Item de Verificação (Universal) Evidência / Rastreabilidade Situação
A história está bem descrita e com critérios de aceite? Documentada e alinhada com o escopo do MVP. ✔ Sim
Possui protótipos de interface necessários? Interface mapeada e disponível no Figma da equipe. ✔ Sim
A história é independente o suficiente para ser entregue? Cadeia de dependências resolvida (vide Matriz MVP). ✔ Sim
Foi estimada pela equipe? Estimada utilizando o método ICE Score. ✔ Sim

Definição de Pronto (DoD)

Pergunta Fundamental (Universal) Evidência de Implementação Status
O código foi implementado e revisado? Pull Request aprovado e fundido na branch principal. ✔ Sim
Coerente com o protótipo validado?
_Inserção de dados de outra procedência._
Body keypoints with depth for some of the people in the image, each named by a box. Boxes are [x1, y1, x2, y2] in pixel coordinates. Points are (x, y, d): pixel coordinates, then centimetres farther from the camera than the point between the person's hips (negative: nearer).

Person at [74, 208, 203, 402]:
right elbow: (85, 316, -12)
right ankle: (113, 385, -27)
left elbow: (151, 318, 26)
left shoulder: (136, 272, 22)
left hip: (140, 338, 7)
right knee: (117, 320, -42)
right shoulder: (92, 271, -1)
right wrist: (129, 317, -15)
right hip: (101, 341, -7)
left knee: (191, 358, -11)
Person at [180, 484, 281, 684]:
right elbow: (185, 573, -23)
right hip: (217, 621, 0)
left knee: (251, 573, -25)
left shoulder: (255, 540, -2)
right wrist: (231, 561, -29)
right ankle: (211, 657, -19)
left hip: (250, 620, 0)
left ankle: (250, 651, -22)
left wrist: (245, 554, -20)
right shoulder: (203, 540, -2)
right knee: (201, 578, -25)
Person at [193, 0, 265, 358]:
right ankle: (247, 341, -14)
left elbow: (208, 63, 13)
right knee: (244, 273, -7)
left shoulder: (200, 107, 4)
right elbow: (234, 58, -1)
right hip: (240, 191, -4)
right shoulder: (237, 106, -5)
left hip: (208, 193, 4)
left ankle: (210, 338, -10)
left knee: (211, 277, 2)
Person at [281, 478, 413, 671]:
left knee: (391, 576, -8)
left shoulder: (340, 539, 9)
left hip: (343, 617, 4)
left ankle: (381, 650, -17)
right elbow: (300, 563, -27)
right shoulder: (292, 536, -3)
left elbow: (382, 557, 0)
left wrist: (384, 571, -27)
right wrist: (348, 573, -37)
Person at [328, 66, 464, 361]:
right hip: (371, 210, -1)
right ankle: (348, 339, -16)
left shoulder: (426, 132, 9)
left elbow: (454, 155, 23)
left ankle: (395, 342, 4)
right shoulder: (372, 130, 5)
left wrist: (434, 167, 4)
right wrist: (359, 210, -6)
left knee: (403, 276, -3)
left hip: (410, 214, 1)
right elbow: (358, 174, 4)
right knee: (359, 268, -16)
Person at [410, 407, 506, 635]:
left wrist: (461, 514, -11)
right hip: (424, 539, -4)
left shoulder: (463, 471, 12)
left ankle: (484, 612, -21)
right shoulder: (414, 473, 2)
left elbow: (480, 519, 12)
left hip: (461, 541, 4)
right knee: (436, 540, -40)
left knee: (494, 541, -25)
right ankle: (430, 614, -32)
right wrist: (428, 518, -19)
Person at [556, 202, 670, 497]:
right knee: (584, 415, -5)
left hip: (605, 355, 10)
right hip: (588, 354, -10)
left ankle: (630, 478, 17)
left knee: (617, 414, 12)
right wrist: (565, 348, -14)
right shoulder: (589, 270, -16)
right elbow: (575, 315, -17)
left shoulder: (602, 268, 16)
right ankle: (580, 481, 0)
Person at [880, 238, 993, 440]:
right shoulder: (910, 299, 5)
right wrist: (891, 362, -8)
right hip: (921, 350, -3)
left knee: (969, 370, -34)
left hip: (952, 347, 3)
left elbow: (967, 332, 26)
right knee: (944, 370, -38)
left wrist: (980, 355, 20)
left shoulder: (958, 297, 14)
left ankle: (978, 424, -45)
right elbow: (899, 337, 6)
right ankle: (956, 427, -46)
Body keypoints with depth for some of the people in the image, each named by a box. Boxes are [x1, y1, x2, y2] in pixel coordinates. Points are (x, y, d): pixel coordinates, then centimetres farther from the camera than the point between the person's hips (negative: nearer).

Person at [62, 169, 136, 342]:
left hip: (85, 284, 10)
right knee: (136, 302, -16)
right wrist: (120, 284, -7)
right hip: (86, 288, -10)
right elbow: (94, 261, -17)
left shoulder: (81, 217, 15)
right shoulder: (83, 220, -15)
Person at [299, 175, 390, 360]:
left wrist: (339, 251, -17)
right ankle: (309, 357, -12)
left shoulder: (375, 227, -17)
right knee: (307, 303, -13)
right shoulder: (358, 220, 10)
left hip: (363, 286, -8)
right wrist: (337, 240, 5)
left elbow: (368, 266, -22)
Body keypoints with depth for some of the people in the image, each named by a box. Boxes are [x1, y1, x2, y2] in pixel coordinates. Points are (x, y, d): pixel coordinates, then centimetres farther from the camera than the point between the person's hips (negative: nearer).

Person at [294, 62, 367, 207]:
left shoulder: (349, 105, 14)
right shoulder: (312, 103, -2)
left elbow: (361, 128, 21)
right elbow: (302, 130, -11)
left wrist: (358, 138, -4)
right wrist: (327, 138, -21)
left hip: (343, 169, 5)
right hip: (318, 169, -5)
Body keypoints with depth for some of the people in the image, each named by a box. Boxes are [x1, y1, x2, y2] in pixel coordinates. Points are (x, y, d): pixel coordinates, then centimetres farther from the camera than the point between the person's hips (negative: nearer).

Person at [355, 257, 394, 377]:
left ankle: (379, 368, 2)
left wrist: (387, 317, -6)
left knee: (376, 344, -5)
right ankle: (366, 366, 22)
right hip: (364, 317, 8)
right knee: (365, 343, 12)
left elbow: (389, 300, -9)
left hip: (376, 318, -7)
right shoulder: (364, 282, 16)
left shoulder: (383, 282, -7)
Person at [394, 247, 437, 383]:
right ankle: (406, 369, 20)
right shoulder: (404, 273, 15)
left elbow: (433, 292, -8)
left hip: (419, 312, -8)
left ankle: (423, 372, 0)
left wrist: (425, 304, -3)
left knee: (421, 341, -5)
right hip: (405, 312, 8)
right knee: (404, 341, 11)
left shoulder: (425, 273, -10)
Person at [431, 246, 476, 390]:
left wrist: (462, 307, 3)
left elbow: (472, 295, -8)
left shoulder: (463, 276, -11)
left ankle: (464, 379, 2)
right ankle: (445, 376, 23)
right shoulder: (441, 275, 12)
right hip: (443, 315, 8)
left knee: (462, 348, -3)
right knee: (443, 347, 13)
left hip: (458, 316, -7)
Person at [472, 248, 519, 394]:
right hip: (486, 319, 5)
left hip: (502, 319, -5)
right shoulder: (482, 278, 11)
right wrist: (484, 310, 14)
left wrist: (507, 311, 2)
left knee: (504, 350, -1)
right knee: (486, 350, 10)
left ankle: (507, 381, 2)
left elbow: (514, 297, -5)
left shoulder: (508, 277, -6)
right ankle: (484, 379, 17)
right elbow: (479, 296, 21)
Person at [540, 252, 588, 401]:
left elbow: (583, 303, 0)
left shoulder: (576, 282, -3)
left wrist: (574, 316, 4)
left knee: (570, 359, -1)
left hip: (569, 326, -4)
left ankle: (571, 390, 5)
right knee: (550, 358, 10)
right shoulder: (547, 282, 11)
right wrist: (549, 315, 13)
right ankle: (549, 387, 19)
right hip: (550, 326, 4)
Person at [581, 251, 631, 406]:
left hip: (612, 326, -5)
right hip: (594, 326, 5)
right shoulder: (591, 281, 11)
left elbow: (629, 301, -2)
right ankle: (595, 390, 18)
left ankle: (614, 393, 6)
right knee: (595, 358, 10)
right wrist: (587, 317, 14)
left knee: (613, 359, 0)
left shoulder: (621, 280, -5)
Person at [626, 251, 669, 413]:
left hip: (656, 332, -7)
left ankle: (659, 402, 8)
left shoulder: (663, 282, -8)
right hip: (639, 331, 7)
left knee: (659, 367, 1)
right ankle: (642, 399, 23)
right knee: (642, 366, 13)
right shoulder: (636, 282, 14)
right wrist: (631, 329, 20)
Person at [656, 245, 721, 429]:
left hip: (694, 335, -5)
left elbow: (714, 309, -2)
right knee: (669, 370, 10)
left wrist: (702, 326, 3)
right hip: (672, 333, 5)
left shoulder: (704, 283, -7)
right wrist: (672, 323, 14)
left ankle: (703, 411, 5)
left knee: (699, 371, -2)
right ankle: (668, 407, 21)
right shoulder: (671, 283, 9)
O layout segue os componentes e tokens de design. ✔ Sim
Passou nos testes necessários? Testes (unitários/integração) executados e aprovados. ✔ Sim
A documentação está atualizada? Atualizada no repositório de requisitos. ✔ Sim

Critérios de Aceitação (CA)

  • Login com sucesso: O usuário informa e-mail e senha corretos e é redirecionado para a tela correta de acordo com seu tipo de conta (estudante vai para o feed de vagas, organização vai para o painel de vagas, administrador vai para o painel de moderação).
  • Credenciais erradas: Se o e-mail ou a senha estiverem incorretos, o sistema exibe a mensagem genérica "E-mail ou senha inválidos" — sem revelar qual dos dois está errado — e não permite o acesso.
  • Conta inativa: Se a conta existir, mas ainda não estiver liberada (ex.: organização aguardando moderação), o sistema informa que o acesso não está disponível, sem detalhar o motivo.
  • Resposta rápida: O login responde em até 2 segundos em condições normais de uso.

Acesso & Evidência

  • Código Homologado: Repositório Principal
  • Status de Conclusão: 100% Entregue (conforme Matriz de Completude).